Rose, who has long hosted an interview show on PBS and also co-anchors “CBS This Morning,” is accused of making sexual advances toward multiple women — some of whom worked on his show. He is also accused of groping women and walking in front of them while naked.
A PBS spokesperson said the network is immediately suspending distribution of the program, which is produced by an independent company, in response to the allegations.
“PBS was shocked to learn today of these deeply disturbing allegations,” the spokesperson said. “PBS does not fund this nightly program or supervise its production, but we expect our producers to provide a workplace where people feel safe and are treated with dignity and respect.”
Bloomberg TV, which broadcasts “Charlie Rose” as well, also said it is suspending the show.
CBS also suspended Rose after learning of the allegations.
“Charlie Rose is suspended immediately while we look into this matter,” the network said in a statement. “These allegations are extremely disturbing and we take them very seriously.”
“He was a sexual predator, and I was his victim,” said Reah Bravo, one of the women who spoke to the Post. Bravo worked for Rose’s interview show starting in 2007 and says he made multiple advances when the two were alone together.

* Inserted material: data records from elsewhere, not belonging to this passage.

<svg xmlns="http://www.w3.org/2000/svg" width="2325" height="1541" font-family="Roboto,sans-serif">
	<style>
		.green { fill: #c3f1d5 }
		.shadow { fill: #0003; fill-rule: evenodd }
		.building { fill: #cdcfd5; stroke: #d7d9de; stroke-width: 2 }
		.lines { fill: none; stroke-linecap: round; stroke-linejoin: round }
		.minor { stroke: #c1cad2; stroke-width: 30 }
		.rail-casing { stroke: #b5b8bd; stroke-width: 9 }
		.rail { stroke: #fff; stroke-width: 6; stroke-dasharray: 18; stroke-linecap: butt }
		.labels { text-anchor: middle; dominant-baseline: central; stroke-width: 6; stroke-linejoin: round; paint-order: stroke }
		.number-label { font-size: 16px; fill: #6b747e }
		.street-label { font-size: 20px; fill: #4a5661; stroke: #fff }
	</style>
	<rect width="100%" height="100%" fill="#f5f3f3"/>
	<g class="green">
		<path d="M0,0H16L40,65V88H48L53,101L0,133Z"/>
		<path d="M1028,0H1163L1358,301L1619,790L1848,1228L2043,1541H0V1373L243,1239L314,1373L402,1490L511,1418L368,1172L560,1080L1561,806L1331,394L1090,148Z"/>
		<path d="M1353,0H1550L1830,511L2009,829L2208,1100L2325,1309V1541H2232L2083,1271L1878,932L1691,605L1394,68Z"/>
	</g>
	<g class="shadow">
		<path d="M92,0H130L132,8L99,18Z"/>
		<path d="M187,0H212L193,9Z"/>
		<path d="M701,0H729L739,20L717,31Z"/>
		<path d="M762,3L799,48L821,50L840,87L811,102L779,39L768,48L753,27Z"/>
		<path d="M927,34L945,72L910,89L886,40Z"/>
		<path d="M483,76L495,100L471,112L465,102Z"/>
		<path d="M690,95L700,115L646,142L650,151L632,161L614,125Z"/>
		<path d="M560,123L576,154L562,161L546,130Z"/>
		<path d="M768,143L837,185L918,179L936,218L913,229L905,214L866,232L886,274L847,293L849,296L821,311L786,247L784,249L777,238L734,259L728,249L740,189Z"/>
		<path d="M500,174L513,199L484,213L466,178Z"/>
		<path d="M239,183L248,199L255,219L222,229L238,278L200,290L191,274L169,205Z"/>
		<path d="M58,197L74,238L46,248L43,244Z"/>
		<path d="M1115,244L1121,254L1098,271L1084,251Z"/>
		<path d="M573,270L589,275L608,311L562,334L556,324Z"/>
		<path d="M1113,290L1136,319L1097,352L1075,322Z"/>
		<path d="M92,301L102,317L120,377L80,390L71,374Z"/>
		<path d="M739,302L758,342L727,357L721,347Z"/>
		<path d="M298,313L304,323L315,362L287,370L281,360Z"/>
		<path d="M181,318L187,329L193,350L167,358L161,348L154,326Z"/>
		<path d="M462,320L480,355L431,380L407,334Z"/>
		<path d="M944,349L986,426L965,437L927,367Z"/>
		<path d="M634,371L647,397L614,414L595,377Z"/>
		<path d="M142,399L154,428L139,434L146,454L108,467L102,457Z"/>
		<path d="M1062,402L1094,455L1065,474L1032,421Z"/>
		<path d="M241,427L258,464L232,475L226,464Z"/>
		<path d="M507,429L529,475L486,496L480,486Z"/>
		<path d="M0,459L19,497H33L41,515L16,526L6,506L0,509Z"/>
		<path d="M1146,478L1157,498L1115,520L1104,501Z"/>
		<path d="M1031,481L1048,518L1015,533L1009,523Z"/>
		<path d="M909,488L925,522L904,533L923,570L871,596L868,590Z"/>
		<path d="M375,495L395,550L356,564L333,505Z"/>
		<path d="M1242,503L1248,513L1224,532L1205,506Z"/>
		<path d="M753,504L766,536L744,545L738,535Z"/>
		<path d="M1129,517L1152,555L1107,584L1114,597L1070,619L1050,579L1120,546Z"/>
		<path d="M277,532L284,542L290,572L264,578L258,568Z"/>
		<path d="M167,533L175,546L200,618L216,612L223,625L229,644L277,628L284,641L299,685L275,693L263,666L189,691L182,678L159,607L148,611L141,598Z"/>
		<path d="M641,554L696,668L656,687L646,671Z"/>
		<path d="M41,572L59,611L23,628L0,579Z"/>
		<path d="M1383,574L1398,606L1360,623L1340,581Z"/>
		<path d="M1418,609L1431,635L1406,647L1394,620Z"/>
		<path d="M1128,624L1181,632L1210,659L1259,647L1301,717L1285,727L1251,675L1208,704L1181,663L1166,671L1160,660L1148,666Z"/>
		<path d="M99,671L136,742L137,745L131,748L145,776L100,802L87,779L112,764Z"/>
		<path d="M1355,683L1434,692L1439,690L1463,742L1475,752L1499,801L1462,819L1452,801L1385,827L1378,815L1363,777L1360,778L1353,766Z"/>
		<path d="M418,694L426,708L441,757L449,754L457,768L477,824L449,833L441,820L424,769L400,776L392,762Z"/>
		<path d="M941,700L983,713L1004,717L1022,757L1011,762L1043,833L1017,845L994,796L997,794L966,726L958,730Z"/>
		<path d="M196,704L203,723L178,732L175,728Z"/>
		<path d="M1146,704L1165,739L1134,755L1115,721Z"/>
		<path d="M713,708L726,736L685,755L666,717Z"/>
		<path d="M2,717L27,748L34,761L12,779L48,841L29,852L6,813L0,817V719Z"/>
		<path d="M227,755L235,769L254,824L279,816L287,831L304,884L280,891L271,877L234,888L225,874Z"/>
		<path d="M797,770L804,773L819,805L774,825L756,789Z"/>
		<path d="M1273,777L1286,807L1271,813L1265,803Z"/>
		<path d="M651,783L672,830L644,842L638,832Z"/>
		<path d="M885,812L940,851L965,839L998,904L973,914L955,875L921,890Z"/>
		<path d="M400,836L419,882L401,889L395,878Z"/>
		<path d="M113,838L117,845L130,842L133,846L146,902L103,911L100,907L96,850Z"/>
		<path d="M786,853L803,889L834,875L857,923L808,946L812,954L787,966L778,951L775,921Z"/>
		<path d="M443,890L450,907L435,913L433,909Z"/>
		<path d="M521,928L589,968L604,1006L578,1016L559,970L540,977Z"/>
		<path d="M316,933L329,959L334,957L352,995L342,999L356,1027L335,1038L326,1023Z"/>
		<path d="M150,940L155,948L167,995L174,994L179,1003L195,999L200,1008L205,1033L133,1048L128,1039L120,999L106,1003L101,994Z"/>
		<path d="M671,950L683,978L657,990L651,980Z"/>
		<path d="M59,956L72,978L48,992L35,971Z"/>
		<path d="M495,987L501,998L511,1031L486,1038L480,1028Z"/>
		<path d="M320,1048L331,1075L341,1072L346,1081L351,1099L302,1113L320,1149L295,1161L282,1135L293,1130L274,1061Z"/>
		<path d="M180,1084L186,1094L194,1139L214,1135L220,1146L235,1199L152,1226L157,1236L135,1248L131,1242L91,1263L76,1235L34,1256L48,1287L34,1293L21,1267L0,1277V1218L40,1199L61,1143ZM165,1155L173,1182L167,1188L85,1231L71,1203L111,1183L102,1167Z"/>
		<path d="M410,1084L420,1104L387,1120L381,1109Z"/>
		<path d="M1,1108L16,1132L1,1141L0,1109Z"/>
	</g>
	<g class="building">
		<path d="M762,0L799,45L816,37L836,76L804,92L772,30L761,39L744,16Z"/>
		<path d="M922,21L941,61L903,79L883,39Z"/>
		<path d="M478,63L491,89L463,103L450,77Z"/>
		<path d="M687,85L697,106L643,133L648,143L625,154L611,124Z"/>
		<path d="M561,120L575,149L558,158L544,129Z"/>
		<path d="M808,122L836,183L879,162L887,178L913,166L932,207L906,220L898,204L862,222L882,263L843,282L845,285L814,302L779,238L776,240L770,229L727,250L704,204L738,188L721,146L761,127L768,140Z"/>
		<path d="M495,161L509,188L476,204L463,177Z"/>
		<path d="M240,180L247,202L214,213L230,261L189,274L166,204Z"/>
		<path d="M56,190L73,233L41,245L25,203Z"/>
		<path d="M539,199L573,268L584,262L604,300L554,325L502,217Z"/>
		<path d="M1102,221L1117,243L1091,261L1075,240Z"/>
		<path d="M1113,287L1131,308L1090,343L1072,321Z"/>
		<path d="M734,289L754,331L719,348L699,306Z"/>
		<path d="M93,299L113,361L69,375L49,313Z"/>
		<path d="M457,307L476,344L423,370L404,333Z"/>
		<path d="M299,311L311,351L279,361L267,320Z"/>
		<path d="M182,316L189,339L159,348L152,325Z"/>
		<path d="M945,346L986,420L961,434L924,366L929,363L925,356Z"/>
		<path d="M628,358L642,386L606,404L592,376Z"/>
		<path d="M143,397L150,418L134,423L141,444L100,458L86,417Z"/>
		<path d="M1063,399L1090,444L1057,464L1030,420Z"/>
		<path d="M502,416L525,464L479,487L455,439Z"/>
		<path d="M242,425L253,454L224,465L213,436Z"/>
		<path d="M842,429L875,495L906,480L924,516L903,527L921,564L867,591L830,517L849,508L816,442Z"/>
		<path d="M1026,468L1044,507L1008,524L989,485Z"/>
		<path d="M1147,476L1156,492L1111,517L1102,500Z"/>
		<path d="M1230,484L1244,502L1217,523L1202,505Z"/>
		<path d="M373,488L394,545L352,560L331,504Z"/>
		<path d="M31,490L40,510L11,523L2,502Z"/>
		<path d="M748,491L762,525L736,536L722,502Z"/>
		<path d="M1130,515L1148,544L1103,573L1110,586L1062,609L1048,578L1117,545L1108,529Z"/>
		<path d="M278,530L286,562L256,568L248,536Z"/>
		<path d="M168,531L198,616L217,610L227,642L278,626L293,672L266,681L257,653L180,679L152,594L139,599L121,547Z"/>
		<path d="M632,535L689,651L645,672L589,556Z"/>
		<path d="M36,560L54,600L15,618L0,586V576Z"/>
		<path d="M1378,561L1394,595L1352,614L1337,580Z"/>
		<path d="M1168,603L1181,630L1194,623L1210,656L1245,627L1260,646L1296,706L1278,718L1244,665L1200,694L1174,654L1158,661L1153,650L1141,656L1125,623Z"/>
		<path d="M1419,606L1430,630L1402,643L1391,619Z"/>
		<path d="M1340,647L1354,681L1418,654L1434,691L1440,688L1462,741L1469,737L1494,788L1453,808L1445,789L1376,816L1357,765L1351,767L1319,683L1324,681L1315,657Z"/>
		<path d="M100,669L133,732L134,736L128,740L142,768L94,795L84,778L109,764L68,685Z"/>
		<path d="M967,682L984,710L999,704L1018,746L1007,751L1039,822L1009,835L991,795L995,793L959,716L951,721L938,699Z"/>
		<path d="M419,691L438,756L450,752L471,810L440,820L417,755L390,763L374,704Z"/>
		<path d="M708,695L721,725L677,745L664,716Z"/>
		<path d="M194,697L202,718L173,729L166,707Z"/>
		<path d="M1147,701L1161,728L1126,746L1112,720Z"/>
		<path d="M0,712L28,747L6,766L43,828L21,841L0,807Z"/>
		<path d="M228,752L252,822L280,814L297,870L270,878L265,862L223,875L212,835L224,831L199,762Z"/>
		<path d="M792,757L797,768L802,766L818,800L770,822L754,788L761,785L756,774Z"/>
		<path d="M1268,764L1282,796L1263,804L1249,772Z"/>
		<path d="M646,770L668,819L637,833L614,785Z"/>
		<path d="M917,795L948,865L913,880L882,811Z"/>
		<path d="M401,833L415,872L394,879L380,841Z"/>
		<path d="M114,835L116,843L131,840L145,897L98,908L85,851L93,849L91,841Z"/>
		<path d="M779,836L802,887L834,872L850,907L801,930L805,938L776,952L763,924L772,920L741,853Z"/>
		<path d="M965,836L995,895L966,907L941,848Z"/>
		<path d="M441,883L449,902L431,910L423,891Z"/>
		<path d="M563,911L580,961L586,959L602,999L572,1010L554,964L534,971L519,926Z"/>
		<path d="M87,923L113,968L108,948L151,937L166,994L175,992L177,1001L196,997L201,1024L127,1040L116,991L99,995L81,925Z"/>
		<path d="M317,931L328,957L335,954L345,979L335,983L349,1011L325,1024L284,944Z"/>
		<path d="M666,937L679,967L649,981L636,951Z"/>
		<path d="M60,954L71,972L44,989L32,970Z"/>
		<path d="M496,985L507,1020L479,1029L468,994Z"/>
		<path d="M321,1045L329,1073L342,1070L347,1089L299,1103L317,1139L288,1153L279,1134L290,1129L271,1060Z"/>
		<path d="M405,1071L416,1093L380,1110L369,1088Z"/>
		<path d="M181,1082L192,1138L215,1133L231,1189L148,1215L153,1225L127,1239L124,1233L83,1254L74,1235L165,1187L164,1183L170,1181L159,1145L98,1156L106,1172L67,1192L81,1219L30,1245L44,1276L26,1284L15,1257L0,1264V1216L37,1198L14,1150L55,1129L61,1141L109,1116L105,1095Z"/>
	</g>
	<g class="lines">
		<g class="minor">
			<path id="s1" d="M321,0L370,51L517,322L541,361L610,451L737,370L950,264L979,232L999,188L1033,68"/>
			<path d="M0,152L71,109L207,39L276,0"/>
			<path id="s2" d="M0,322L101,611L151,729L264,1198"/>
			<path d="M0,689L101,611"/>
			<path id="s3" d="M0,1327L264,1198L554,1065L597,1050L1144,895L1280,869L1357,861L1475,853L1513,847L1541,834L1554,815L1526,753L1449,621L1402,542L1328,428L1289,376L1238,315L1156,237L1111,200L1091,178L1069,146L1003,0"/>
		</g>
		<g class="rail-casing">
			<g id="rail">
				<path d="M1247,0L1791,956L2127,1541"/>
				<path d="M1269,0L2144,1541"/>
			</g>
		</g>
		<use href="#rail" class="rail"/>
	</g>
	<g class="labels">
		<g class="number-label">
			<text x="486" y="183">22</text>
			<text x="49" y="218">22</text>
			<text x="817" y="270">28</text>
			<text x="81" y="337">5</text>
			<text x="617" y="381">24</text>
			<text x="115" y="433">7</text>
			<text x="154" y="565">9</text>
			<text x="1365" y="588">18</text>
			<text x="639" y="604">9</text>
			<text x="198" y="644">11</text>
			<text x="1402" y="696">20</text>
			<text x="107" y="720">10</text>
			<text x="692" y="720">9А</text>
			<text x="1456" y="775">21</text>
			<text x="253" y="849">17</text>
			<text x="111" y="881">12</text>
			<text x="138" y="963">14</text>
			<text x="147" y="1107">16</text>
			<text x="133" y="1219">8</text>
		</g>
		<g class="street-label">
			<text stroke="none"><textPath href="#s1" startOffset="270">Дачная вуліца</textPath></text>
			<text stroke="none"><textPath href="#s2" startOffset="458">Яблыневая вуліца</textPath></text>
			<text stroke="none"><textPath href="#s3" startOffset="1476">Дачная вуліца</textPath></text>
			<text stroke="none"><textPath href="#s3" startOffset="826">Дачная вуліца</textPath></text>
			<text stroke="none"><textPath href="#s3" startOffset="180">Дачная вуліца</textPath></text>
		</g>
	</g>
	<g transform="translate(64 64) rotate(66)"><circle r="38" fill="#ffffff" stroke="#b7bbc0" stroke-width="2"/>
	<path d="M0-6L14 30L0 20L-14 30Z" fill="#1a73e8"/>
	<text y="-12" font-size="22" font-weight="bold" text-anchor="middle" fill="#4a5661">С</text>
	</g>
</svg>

Several women described Rose putting his hands on their legs. Another said he repeatedly made lewd early morning or late-night phone calls to her. One woman said Rose groped her breasts while they were driving in a car together. Rose reportedly also gave women shoulder rubs without their permission, an action one source told the Post was known among staffers as “the crusty paw.”
The incidents date from the late 1990s to 2011, and the women ranged in age from 21 to 37 at the time of the incidents they describe.

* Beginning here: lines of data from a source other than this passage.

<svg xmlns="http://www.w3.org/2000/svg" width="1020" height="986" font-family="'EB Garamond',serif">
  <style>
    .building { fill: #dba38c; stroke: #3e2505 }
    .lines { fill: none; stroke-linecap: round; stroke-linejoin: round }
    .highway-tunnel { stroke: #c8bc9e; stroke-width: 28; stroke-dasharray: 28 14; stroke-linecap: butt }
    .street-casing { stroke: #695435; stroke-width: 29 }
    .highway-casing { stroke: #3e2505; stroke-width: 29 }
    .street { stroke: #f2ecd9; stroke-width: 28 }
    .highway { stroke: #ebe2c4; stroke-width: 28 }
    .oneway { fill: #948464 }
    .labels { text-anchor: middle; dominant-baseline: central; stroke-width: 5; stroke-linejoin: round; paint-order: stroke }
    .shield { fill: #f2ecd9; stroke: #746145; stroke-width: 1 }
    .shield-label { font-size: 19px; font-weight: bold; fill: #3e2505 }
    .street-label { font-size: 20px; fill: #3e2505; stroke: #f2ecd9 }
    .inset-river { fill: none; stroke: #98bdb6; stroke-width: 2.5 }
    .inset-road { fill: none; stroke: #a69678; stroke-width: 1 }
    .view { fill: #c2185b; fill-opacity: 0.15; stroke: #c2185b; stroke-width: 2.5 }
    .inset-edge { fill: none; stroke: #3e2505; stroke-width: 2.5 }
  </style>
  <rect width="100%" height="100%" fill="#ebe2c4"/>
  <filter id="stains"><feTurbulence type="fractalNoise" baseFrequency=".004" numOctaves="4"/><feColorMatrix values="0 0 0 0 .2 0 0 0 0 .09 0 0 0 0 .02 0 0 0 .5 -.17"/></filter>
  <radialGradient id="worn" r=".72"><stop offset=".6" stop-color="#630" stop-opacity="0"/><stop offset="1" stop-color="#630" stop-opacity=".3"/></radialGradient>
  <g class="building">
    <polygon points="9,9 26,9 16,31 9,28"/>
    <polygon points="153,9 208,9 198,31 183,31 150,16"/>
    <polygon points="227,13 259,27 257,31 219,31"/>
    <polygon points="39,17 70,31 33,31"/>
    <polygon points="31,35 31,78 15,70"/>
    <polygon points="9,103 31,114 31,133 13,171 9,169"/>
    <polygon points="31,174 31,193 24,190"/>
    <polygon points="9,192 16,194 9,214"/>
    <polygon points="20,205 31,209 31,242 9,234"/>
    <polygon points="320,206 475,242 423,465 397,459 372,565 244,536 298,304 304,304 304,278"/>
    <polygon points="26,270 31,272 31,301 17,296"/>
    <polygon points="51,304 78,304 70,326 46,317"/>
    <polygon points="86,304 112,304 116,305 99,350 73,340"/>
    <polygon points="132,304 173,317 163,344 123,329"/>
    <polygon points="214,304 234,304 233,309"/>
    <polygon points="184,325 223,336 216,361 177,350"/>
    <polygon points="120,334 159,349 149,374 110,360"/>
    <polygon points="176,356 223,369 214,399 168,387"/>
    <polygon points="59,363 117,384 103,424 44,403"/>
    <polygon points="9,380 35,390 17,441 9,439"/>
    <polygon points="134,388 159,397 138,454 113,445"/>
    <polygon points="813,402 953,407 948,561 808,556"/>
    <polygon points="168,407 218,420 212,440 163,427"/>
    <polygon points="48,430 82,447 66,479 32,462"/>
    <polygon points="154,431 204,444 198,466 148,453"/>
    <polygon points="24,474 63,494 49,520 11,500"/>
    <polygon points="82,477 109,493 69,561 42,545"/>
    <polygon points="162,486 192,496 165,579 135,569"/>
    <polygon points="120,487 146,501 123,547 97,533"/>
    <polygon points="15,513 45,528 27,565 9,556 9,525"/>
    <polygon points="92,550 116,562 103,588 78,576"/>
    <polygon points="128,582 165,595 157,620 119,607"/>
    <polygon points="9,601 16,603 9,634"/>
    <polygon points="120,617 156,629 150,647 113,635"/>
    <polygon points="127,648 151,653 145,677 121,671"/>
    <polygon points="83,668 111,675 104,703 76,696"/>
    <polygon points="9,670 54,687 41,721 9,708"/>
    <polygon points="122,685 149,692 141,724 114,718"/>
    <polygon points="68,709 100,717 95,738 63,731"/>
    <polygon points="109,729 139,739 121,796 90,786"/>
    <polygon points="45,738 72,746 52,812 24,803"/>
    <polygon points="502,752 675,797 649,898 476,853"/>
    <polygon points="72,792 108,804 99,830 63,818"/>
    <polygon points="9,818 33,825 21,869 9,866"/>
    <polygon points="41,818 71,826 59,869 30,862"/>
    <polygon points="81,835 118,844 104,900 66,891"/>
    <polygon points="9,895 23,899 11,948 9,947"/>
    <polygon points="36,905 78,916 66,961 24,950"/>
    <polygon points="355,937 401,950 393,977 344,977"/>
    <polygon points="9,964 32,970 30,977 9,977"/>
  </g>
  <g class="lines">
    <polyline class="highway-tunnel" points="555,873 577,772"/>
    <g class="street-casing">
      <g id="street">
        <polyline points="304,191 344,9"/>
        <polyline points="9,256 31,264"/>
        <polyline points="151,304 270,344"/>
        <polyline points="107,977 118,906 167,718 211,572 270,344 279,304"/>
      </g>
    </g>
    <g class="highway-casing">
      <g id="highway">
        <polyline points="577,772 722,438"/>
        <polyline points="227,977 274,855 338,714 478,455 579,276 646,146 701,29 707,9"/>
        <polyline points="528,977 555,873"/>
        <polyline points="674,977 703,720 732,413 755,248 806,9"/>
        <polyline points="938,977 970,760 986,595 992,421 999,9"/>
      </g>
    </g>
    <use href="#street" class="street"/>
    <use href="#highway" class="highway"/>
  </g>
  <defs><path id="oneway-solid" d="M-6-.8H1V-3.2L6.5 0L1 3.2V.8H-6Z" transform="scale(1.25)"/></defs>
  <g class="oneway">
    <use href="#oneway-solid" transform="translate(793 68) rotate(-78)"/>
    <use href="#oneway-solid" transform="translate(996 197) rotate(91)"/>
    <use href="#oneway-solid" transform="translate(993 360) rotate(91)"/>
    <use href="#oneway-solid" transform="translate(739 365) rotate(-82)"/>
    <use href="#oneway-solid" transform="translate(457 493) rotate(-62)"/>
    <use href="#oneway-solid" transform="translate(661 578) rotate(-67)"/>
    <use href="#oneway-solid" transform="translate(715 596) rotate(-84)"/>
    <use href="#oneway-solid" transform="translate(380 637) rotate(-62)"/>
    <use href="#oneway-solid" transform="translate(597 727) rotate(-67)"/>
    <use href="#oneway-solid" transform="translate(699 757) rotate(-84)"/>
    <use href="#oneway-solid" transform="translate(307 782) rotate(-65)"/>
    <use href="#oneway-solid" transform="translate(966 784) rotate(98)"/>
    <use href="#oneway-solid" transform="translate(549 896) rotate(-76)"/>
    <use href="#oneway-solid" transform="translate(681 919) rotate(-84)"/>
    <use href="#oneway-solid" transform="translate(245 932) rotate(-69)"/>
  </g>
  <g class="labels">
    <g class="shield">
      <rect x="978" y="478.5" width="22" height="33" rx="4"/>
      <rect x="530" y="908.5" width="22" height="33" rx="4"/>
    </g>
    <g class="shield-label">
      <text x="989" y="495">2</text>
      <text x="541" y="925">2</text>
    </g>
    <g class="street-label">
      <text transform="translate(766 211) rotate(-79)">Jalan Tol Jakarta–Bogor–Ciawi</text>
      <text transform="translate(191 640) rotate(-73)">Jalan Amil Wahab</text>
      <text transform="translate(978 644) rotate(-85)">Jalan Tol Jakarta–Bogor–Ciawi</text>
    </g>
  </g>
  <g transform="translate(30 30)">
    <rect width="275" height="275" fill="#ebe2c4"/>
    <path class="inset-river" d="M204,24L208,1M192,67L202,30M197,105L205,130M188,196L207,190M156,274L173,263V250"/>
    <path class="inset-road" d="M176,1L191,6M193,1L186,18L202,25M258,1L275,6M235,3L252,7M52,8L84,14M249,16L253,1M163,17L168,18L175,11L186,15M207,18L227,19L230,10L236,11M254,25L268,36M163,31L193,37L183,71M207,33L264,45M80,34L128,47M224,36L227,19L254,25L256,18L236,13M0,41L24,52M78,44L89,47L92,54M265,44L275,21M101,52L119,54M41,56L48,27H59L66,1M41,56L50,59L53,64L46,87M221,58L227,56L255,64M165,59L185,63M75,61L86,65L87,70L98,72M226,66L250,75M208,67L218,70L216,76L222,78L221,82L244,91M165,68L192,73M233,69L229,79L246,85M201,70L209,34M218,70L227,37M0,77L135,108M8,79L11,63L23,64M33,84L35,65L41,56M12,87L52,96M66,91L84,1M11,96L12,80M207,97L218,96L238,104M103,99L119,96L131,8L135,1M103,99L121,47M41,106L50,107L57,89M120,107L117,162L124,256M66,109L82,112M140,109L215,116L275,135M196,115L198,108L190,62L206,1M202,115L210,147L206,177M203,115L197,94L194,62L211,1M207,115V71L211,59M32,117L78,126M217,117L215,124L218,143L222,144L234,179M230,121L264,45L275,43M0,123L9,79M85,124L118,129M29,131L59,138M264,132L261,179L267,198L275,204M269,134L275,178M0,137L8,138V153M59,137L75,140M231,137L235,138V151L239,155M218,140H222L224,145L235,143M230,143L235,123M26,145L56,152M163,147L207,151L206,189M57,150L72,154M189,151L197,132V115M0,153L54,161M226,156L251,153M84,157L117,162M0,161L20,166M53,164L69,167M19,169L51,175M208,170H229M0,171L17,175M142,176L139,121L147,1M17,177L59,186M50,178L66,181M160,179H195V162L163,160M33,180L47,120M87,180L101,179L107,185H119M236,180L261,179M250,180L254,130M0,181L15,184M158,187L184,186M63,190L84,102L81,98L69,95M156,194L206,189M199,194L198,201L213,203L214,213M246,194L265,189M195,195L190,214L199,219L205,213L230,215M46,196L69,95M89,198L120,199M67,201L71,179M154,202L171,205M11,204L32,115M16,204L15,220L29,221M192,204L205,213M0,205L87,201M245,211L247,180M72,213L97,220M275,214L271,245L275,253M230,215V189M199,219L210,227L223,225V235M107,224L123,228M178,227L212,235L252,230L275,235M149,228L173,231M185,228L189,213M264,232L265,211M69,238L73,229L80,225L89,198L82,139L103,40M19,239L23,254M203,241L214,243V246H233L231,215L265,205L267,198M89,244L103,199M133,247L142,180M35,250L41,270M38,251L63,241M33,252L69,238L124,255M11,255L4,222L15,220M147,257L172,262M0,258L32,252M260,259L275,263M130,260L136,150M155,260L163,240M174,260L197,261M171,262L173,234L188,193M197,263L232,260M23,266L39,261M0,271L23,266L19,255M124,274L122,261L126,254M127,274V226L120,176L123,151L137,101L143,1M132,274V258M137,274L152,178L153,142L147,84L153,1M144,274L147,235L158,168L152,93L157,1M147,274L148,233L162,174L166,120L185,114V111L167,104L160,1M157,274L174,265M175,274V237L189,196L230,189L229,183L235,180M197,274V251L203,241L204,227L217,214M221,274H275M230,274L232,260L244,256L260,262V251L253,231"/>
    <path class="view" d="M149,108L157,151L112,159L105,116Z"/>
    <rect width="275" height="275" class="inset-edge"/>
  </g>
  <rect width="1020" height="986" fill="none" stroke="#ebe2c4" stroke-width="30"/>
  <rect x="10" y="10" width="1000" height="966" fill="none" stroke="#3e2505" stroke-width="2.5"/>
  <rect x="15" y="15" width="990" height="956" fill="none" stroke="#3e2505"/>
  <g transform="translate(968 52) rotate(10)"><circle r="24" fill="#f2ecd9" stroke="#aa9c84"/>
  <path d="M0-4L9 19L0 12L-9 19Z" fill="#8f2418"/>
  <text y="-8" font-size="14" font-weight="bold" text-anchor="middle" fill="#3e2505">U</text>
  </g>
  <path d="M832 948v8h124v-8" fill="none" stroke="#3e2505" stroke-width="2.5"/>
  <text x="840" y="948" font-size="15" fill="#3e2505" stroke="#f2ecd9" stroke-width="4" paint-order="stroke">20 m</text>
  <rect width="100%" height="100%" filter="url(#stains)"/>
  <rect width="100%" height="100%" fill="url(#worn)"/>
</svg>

Two women told the Post they reported Rose’s inappropriate actions to Yvette Vega, a longtime producer on his show. Vega told the Post she “failed” to help those women.
“I should have stood up for them,” she said.
“It is essential that these women know I hear them and that I deeply apologize for my inappropriate behavior. I am greatly embarrassed,” Rose said in a statement in response to the Post’s reporting. “I have behaved insensitively at times, and I accept responsibility for that, though I do not believe that all of these allegations are accurate. I always felt that I was pursuing shared feelings, even though I now realize I was mistaken.”
Rose, 75, has hosted his PBS show since 1993, and has co-anchored the CBS morning program since 2012.
He joins a growing list of men in positions of power who have been accused of sexual harassment and assault in recent weeks, beginning with Hollywood producer Harvey Weinstein in October. Earlier Monday, New York Times star reporter Glenn Thrush was suspended from the newspaper after a Vox report detailed several instances of him behaving inappropriately with female journalists.
This post has been updated with more information about the allegations and responses from PBS, Bloomberg TV and CBS.